Check every line of the data for the word "activity", and copy those that have it.

» Excerpted records
- - -
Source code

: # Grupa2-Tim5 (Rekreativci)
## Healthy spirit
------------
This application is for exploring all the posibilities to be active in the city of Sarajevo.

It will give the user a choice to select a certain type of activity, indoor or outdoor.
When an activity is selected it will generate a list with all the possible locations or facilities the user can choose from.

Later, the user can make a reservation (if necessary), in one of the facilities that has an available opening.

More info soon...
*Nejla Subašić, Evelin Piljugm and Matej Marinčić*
- - -
» Written response
It will give the user a choice to select a certain type of activity, indoor or outdoor.
When an activity is selected it will generate a list with all the possible locations or facilities the user can choose from.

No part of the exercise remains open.